## Your task
Beneath this task are records; print exactly the stretch of them from the line with "candle holder: present [495,311,535,364]" through the line with "fruit basket: present [99,96,231,190]", both ends included.

## Data shown
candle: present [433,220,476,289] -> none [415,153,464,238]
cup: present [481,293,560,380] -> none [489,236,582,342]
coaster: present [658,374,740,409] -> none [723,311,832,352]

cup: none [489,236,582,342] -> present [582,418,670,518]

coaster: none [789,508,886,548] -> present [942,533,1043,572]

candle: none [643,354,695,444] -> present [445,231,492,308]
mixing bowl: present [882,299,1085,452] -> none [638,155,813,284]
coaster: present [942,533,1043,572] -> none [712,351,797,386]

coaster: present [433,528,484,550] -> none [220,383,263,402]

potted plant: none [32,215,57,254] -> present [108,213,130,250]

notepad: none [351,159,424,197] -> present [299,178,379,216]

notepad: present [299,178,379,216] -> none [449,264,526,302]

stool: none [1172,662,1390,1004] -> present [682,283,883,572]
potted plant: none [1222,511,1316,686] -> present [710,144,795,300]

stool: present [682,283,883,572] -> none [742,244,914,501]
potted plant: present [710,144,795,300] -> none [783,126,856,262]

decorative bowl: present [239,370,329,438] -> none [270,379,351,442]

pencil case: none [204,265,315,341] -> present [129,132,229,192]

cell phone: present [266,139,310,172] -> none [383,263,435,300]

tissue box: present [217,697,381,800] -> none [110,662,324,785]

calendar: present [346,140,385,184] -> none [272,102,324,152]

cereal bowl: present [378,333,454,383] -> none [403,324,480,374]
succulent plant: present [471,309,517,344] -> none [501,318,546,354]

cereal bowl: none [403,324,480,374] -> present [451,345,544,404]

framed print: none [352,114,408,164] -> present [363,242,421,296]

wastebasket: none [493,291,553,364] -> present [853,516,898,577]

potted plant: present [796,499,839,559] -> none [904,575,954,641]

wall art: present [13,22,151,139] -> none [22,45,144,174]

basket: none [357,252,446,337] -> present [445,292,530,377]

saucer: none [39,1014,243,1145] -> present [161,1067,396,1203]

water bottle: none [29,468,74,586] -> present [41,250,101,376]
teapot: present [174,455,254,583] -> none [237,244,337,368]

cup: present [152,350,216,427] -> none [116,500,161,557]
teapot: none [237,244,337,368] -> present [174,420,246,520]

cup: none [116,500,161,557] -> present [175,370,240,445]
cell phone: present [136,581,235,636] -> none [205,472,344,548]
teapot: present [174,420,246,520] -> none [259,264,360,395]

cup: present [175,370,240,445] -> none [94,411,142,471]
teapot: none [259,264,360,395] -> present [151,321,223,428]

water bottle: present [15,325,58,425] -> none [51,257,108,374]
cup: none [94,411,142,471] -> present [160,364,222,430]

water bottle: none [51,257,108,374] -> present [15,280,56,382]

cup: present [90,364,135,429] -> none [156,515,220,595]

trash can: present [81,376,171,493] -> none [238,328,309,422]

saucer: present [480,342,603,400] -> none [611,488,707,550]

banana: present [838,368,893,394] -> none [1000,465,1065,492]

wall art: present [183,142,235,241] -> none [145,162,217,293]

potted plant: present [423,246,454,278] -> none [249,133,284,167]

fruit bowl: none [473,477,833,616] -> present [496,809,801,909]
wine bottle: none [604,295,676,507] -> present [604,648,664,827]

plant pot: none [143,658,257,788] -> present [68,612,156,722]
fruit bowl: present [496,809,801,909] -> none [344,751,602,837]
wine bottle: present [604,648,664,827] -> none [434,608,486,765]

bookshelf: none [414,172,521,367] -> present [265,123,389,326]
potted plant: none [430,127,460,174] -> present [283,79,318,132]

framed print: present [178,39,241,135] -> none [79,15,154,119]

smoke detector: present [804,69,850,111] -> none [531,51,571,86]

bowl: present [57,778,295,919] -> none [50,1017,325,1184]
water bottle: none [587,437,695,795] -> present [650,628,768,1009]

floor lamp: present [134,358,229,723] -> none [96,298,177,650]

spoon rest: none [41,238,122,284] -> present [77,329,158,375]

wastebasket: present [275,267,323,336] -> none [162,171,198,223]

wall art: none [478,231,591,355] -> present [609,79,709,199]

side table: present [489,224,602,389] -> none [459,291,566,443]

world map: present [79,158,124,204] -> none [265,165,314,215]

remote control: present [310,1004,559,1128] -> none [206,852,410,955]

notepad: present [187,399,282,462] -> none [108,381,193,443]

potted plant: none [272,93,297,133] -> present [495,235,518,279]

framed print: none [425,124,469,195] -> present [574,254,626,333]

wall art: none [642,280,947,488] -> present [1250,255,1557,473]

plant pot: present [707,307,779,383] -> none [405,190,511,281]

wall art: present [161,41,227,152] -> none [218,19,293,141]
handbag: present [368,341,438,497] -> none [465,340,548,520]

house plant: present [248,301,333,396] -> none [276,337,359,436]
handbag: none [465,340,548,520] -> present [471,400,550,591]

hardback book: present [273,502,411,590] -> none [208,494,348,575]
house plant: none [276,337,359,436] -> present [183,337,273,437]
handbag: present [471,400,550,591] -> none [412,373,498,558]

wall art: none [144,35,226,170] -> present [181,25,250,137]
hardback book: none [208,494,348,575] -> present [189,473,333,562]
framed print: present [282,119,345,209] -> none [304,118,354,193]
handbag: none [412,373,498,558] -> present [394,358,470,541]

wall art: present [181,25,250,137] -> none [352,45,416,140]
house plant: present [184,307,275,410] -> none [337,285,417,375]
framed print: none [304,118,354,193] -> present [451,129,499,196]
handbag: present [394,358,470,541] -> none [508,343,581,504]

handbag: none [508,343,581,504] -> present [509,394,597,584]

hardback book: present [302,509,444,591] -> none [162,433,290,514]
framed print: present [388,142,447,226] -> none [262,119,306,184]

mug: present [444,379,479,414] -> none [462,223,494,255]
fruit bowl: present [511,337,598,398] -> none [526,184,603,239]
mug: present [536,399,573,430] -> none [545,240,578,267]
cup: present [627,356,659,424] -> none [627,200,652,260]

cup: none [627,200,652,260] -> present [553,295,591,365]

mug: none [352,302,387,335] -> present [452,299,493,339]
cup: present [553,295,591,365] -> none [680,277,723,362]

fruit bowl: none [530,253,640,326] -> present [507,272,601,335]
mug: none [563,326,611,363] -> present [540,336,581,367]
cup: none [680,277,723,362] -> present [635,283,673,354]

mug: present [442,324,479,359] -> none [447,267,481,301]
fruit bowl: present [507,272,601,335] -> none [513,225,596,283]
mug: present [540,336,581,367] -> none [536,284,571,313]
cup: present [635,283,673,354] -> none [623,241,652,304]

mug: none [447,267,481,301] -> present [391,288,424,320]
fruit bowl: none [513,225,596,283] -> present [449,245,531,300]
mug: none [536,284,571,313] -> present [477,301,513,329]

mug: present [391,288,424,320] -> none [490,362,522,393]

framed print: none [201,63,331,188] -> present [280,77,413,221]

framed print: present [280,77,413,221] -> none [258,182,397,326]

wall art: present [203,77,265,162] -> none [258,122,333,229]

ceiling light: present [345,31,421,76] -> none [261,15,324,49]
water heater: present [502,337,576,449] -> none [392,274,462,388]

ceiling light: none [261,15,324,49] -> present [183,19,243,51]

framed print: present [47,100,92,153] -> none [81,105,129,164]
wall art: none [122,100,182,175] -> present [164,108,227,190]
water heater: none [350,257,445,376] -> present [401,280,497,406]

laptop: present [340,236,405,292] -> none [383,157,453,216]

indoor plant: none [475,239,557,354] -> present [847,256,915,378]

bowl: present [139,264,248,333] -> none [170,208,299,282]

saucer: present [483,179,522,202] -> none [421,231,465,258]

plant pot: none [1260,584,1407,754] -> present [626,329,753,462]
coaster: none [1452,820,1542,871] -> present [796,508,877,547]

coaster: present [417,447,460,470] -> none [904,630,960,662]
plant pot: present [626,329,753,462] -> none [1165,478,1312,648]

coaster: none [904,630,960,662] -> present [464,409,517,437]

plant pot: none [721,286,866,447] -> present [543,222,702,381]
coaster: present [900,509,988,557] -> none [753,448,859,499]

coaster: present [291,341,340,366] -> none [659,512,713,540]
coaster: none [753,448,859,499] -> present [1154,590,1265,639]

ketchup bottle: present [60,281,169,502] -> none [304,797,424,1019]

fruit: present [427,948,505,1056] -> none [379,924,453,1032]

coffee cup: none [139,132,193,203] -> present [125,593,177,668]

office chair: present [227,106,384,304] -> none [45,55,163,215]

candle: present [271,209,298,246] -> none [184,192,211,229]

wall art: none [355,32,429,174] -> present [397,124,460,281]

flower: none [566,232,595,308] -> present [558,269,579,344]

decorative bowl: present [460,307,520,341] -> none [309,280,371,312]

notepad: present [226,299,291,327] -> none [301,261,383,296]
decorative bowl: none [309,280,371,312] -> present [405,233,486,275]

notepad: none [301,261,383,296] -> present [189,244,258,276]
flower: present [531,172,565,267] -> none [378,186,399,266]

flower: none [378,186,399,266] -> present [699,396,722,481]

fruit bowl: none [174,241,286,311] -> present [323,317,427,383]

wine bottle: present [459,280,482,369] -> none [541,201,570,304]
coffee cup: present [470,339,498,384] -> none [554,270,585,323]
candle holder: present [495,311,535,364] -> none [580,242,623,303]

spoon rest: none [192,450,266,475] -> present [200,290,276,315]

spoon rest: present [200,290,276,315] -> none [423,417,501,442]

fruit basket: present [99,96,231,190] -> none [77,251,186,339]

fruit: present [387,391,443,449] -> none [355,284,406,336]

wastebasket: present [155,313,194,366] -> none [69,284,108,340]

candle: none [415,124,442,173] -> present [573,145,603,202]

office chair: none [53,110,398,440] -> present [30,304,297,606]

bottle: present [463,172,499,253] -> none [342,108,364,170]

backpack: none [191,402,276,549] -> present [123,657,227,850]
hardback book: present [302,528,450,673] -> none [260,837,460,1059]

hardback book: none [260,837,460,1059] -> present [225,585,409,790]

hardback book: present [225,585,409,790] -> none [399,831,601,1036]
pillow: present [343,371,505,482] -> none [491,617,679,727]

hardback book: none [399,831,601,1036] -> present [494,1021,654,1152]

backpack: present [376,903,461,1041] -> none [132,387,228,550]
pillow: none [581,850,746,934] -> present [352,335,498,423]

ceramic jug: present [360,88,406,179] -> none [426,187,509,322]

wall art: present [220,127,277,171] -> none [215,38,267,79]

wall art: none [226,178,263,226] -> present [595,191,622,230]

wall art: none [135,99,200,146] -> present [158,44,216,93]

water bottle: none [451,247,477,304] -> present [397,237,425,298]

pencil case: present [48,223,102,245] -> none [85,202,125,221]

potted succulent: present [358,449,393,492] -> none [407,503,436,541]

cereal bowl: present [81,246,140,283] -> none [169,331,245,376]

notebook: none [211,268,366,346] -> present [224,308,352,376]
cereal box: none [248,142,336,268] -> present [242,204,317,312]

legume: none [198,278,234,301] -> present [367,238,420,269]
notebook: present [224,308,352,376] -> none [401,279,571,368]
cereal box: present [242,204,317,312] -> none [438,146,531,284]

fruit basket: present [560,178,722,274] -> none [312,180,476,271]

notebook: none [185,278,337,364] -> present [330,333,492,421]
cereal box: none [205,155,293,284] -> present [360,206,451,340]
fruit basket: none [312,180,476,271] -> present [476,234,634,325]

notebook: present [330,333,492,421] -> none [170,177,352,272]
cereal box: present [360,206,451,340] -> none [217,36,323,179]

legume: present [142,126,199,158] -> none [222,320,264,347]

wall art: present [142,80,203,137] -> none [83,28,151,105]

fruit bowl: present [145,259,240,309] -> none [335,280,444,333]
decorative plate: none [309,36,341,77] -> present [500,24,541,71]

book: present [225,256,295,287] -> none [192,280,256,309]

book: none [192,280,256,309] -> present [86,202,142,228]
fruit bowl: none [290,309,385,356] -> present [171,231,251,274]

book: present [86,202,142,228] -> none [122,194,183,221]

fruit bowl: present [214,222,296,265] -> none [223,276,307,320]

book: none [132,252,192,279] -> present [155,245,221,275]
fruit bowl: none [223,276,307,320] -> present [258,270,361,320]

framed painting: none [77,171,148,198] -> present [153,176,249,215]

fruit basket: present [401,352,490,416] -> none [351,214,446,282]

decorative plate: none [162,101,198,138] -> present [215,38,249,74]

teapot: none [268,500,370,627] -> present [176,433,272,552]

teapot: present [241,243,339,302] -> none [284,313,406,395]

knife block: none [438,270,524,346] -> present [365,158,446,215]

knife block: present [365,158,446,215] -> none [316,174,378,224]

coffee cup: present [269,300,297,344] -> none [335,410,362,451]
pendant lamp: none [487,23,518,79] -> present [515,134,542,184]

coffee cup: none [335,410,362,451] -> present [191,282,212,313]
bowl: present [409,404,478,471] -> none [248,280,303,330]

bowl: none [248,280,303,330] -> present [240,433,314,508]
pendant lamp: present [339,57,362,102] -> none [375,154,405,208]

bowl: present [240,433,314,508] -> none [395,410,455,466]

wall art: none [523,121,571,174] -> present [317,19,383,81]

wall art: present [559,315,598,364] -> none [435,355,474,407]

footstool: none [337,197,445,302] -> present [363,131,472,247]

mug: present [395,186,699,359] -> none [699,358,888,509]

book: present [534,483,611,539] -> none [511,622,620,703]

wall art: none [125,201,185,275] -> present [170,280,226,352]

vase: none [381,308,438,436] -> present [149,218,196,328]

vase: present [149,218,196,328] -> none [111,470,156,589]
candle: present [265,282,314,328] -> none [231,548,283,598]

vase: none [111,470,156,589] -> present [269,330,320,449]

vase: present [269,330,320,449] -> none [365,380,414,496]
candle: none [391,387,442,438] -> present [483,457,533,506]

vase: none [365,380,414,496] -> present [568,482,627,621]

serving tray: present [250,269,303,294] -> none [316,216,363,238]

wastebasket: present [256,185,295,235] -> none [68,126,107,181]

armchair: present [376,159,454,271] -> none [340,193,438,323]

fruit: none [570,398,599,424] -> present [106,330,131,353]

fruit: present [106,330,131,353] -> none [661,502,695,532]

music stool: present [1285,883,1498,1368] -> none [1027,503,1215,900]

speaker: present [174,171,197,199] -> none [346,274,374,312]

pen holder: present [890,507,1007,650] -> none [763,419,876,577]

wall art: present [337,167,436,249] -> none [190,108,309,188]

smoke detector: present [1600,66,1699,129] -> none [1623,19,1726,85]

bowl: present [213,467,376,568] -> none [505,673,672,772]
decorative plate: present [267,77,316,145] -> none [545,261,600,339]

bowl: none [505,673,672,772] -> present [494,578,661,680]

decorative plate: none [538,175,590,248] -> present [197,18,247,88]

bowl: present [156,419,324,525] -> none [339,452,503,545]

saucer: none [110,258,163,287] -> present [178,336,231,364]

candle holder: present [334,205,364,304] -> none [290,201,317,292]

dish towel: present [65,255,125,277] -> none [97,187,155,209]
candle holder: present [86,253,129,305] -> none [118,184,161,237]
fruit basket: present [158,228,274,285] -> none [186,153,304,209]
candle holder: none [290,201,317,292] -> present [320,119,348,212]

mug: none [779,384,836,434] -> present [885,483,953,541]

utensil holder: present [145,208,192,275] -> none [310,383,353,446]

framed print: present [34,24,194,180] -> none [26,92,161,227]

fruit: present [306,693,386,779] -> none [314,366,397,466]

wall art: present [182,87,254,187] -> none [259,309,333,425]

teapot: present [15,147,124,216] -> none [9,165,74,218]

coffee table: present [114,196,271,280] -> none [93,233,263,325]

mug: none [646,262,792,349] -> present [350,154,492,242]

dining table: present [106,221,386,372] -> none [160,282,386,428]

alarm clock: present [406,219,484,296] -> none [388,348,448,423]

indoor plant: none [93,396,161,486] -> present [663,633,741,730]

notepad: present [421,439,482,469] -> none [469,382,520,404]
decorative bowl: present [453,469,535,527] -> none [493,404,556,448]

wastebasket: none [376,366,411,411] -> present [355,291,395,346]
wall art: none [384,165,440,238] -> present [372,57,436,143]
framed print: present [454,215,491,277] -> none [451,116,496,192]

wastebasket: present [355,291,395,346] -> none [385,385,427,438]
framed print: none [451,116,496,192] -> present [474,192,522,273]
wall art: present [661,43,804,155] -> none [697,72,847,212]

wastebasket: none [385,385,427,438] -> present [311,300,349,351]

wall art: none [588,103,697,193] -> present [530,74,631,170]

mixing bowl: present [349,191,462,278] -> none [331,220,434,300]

## Answer to this problem
candle holder: present [495,311,535,364] -> none [580,242,623,303]

spoon rest: none [192,450,266,475] -> present [200,290,276,315]

spoon rest: present [200,290,276,315] -> none [423,417,501,442]

fruit basket: present [99,96,231,190] -> none [77,251,186,339]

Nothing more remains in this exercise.